Bullard Kelli M, Tuttle Todd M, Rothenberger David A, Madoff Robert D, Baxter Nancy N, Finne Charles O, Spencer Michael P
Department of Surgery, University of Minnesota, Minneapolis, MN 55455, USA.
J Am Coll Surg. 2003 Feb;196(2):206-11. doi: 10.1016/S1072-7515(02)01538-7.
Anorectal melanoma is a rare but highly lethal malignancy. Historically, radical resection was considered the "gold standard" for treatment of potentially curable anorectal melanoma. The dismal prognosis of this disease has prompted us to recommend wide local excision as the initial therapeutic approach. The purpose of this study was to review our results in patients who underwent wide local excision or radical surgery (abdominoperineal resection [APR]) for localized anorectal melanoma.
We reviewed the charts of all patients referred for resection of anorectal melanoma between 1988 and 2002. Endpoints included overall survival, disease-free survival, and local, regional, or systemic recurrence.
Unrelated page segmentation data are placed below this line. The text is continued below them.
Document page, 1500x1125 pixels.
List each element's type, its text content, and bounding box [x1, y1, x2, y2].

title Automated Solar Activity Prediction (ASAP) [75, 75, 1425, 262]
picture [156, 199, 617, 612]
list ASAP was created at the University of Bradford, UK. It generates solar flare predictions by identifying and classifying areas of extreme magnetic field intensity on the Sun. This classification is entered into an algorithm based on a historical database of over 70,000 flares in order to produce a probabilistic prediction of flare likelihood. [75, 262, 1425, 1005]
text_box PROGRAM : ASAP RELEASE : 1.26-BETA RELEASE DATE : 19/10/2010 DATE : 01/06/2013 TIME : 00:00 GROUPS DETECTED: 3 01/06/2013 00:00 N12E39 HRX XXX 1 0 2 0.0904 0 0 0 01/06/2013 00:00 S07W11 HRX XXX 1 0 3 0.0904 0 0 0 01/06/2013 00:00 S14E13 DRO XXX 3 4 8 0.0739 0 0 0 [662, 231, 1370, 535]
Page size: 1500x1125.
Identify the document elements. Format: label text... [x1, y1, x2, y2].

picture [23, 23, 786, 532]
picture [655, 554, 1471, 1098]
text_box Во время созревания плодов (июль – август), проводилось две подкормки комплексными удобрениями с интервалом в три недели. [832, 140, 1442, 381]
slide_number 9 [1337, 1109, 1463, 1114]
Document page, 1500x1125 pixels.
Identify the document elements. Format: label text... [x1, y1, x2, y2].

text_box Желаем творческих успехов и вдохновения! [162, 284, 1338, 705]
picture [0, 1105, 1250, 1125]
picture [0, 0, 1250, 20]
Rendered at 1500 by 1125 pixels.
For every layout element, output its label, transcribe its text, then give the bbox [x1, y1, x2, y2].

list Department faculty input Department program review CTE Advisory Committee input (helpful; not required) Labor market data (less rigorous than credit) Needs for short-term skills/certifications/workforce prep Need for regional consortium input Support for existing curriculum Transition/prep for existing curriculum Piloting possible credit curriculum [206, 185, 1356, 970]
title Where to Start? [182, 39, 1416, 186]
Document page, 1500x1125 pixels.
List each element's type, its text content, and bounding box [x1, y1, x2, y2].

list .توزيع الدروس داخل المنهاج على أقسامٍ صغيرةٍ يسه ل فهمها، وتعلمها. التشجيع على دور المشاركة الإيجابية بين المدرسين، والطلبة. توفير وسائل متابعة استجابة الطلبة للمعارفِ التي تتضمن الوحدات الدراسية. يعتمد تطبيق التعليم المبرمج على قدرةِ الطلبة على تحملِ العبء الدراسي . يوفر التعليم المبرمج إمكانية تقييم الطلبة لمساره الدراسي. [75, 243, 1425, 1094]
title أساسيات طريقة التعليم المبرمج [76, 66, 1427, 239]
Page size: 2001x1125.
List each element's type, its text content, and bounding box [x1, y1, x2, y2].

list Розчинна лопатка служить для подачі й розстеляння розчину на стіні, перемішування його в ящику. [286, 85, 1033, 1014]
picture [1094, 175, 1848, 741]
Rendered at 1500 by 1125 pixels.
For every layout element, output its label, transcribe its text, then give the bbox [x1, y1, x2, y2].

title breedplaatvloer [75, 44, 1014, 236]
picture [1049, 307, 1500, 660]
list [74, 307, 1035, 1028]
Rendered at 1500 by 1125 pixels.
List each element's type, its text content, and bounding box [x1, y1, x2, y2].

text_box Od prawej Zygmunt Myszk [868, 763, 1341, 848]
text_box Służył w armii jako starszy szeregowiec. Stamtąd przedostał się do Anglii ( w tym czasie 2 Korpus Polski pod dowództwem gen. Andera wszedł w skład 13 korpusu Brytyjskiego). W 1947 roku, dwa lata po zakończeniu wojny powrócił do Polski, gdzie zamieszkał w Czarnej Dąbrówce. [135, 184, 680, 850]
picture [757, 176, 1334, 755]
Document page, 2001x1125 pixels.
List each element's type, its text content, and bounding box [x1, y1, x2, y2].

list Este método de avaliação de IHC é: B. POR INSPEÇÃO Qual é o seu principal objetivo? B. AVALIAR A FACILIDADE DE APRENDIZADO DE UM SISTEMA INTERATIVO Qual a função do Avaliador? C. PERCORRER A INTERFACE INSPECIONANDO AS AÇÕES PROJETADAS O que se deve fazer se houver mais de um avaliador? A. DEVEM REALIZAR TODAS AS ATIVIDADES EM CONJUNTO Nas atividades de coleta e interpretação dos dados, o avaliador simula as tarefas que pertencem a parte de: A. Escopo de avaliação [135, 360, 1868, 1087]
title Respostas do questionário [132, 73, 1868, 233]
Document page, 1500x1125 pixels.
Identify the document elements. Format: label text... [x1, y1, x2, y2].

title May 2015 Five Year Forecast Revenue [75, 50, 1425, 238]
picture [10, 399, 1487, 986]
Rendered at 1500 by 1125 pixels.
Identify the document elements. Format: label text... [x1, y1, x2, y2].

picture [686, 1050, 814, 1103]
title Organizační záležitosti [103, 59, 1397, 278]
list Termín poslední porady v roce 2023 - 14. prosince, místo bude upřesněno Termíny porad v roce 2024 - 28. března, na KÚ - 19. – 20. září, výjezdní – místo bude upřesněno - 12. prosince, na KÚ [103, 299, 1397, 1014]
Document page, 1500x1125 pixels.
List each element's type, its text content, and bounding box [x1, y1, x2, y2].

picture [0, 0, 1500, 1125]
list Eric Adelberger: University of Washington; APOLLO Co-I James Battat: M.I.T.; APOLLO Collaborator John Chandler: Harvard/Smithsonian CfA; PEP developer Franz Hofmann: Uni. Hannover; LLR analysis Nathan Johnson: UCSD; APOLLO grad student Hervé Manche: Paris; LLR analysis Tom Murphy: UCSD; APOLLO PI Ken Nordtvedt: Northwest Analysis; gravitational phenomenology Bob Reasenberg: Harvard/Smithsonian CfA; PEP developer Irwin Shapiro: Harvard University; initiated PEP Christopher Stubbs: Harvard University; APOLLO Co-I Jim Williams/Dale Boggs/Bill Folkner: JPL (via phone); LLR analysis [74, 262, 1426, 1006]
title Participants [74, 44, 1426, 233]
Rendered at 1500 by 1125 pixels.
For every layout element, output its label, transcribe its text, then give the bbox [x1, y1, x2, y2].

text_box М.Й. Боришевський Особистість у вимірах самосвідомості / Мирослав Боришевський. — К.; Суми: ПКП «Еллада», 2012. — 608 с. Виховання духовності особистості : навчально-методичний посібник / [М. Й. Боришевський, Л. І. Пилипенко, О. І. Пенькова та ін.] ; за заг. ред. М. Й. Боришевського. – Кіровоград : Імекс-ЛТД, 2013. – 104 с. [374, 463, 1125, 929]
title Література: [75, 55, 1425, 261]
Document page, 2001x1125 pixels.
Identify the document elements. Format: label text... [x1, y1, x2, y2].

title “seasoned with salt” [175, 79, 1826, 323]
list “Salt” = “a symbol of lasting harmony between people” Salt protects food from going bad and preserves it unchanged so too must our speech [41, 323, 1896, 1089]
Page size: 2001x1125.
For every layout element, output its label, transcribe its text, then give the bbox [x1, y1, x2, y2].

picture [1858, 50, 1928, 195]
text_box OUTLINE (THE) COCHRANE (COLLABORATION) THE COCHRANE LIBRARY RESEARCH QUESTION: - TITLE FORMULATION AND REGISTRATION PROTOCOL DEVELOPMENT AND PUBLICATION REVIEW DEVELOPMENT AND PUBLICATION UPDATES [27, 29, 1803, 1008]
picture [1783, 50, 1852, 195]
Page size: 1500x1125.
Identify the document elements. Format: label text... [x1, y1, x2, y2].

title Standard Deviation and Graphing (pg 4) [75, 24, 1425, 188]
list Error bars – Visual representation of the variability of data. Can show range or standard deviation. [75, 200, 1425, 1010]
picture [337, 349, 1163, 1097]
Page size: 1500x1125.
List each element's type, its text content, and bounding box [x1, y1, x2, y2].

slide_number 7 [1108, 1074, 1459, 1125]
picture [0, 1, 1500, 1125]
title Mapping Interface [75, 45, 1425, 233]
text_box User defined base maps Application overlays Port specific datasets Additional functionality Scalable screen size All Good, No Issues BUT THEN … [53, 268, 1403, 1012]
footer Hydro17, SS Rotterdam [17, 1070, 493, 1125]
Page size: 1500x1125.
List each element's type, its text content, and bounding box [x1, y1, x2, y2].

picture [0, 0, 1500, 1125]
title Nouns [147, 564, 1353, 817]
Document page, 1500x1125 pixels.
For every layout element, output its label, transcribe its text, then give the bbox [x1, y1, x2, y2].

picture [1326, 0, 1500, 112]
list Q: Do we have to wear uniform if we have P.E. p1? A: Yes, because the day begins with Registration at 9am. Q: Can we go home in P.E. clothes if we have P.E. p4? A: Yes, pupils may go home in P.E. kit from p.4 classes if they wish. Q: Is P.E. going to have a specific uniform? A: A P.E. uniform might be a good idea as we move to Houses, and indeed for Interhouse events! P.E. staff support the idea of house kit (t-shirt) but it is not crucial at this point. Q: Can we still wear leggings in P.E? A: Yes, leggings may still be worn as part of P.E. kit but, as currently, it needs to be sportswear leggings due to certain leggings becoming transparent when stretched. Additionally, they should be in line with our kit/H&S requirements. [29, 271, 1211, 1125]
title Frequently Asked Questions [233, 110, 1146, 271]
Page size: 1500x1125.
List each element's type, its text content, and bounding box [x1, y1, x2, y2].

Fifteen patients underwent curative-intent surgery; four underwent APR and 11 underwent wide local excision. Eight patients (53%) are alive; 7 (47%) are disease-free (followup 6 months to 13 years). Of 12 patients who have been followed for more than 2 years, 4 are alive (33%) and 3 are disease-free (25%). Seven patients have been followed for more than 5 years and two are alive and disease-free (29%). All of the longterm survivors underwent local excision as the initial operation. There were no differences in local recurrence, systemic recurrence, disease-free survival, or overall survival between the APR group and the local excision group. Local recurrence occurred in 50% of the APR group and 18% of the local excision group; regional recurrence occurred in 25% versus 27%. Distant metastases were common (75% versus 36%).
In patients who have undergone resection with curative intent for anorectal melanoma, most recurrences occur systemically regardless of the initial surgical procedure. Local resection does not increase the risk of local or regional recurrence. APR offers no survival advantage over local excision. We advocate wide local excision as primary therapy for anorectal melanoma when technically feasible.
肛管直肠黑色素瘤是一种罕见但极具致死性的恶性肿瘤。从历史上看,根治性切除被认为是治疗潜在可治愈的肛管直肠黑色素瘤的“金标准”。这种疾病的预后不佳促使我们推荐广泛局部切除作为初始治疗方法。本研究的目的是回顾我们对因局限性肛管直肠黑色素瘤接受广泛局部切除或根治性手术(腹会阴联合切除术[APR])的患者的治疗结果。
我们回顾了1988年至2002年间所有因肛管直肠黑色素瘤切除术而转诊的患者的病历。观察终点包括总生存期、无病生存期以及局部、区域或全身复发情况。
15例患者接受了根治性手术;4例行APR,11例行广泛局部切除。8例患者(53%)存活;7例(47%)无病生存(随访时间6个月至13年)。在12例随访超过2年的患者中,4例存活(33%),3例无病生存(25%)。7例患者随访超过5年,2例存活且无病生存(29%)。所有长期存活者均以局部切除作为初始手术。APR组和局部切除组在局部复发、全身复发、无病生存期或总生存期方面无差异。APR组局部复发率为50%,局部切除组为18%;区域复发率分别为25%和27%。远处转移很常见(分别为75%和36%)。
对于因肛管直肠黑色素瘤接受根治性切除的患者,无论初始手术方式如何,大多数复发都发生在全身。局部切除不会增加局部或区域复发的风险。APR与局部切除相比在生存方面无优势。我们主张在技术可行时,将广泛局部切除作为肛管直肠黑色素瘤的主要治疗方法。